The International Monetary Fund has been forced to change the calculation of its most important interest rate after aggressive monetary easing around the world threatened to turn it negative.

Late on Friday, the IMF said it was introducing a floor of 0.05 per cent for the interest rate on Special Drawing Rights, its own form of international currency.

The IMF's move shows how global financial conditions are now easier than they have ever been, more than five years after the end of the Great Recession, leading to the lowest interest rates in its sixty-eight-year history.

Rate cuts, asset purchases and forward guidance by central banks around the world continue to disrupt financial markets, forcing participants to adapt in new ways.

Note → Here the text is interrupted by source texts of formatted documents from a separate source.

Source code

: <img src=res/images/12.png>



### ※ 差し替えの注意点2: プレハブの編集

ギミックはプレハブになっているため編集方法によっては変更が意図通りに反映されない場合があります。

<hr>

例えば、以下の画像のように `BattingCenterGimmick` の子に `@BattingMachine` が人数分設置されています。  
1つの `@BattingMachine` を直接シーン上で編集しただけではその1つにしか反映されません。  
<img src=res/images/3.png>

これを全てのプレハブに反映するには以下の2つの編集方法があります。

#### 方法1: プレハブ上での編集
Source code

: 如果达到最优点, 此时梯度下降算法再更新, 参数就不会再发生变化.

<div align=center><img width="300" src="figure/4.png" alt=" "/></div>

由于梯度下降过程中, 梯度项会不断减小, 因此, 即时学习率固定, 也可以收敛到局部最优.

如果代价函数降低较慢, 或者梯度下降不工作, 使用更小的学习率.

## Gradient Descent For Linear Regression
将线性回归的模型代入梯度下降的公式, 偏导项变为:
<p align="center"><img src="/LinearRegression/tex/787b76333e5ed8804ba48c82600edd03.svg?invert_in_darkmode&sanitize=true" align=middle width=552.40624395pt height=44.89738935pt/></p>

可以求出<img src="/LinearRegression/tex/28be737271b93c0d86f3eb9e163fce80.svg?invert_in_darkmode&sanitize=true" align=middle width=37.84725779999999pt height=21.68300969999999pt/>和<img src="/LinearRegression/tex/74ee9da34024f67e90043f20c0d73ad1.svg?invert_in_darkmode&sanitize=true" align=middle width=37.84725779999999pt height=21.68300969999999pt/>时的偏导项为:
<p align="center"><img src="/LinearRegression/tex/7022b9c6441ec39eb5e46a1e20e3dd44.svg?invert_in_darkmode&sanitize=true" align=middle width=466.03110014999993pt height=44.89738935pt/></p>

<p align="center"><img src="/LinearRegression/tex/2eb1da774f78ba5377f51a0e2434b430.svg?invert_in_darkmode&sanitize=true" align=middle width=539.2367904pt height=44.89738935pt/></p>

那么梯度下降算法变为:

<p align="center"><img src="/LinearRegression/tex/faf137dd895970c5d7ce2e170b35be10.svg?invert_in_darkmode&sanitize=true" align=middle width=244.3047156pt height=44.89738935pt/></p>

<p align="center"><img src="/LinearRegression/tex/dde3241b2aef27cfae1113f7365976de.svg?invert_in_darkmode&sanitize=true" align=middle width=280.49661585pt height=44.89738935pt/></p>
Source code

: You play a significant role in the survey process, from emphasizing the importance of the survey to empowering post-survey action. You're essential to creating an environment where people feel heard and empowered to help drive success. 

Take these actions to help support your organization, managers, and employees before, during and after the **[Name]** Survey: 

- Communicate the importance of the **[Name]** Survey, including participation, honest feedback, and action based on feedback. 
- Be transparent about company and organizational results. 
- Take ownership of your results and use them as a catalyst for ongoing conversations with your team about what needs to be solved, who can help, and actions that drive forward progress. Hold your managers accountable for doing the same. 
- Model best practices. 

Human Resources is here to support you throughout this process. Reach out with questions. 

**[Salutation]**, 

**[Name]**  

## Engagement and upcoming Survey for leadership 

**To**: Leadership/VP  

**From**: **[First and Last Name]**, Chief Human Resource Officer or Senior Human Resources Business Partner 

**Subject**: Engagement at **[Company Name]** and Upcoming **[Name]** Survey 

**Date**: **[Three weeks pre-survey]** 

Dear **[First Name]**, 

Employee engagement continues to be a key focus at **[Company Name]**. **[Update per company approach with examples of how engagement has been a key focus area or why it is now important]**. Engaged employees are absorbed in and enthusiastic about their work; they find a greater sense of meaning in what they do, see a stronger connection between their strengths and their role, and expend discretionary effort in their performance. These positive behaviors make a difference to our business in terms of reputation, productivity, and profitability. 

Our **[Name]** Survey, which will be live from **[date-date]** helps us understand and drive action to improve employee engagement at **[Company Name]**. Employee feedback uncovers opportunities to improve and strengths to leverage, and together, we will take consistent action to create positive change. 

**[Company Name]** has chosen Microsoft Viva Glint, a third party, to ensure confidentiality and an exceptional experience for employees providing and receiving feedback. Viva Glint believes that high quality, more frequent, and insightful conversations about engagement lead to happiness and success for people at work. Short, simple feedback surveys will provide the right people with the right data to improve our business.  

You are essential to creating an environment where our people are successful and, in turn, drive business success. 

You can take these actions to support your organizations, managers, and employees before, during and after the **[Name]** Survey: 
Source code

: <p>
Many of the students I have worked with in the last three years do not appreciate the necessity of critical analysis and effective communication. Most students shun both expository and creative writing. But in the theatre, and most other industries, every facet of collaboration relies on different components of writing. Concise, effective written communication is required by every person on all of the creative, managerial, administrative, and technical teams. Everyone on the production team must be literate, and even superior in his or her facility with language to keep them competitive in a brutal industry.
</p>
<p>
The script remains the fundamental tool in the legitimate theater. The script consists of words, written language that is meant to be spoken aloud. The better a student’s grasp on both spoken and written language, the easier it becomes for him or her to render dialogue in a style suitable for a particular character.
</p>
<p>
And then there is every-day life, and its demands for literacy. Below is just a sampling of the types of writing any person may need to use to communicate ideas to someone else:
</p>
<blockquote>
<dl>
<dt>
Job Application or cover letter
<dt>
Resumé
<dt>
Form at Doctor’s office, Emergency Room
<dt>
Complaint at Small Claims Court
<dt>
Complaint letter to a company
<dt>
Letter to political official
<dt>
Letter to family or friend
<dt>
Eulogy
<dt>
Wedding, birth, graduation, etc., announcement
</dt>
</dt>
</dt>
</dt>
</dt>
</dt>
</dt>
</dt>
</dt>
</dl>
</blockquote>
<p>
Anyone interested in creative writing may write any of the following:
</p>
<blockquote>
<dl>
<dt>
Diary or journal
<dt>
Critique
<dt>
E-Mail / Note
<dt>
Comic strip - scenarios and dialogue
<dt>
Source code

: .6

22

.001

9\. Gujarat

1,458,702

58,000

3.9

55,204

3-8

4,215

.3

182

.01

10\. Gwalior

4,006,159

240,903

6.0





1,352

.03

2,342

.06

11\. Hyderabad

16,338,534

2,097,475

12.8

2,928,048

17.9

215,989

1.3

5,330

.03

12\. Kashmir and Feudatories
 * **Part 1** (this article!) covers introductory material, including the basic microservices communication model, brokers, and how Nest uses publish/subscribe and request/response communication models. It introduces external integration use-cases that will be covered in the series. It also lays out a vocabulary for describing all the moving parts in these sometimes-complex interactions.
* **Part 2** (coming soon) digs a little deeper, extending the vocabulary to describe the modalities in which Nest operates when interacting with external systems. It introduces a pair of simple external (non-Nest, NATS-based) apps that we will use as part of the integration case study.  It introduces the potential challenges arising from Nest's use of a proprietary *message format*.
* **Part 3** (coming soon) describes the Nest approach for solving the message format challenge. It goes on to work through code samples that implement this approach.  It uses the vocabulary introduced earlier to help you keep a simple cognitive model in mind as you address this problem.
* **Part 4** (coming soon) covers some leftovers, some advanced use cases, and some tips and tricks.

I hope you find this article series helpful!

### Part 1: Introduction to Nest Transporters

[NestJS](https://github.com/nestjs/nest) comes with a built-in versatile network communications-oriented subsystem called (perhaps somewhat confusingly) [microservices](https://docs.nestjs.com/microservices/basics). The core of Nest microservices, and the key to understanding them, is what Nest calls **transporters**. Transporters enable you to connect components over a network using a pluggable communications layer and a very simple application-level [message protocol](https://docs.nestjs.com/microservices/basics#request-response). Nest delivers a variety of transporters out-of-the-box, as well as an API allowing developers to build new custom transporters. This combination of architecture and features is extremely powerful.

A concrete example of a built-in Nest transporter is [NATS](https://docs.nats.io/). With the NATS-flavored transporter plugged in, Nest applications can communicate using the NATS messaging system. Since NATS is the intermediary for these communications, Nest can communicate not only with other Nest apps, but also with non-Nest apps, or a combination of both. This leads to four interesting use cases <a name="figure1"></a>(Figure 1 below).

"In view of the prevailing interest rates today, the SDR interest rate for the next weekly period starting Monday, October 27, will be established at the floor of 0.05 per cent," the IMF's executive board said.

The SDR rate is what the IMF pays to its lending nations for the use of their funds. It then adds a margin to calculate the rate on its loans to Greece and other countries. The change will ensure lenders get a small positive return and fractionally raise costs to borrowers.

The rate is calculated as a weighted average of the three-month risk-free rates in euros, yen, dollars and sterling.

After staying positive throughout the financial crisis, that basket has threatened to turn negative in recent weeks, as both the euro and yen rates have fallen below zero. They were affected by the European Central Bank's move towards negative rates and continued easing by the Bank of Japan.

The most recent weekly calculation came in at 0.03 per cent. That reflected a euro rate of minus 0.02 per cent, a yen rate of minus 0.01 per cent, a dollar rate of plus 0.01 per cent and a sterling rate of 0.05 per cent. That rate will now be replaced by a 0.05 per cent floor from next week.

The possibility of negative rates caused several problems, according to a senior IMF official. There is no legal basis in its articles of association for paying a negative rate; it would have created a perverse situation where creditors were paying to lend money to the Fund; and it would have frozen up the SDR market as no country would have any reason to participate.

It would also have caused a breakdown in the IMF's "burden sharing" mechanism. Under that system, credit losses from countries that do not pay their IMF loans are shared between members, via a small deduction in the interest they receive.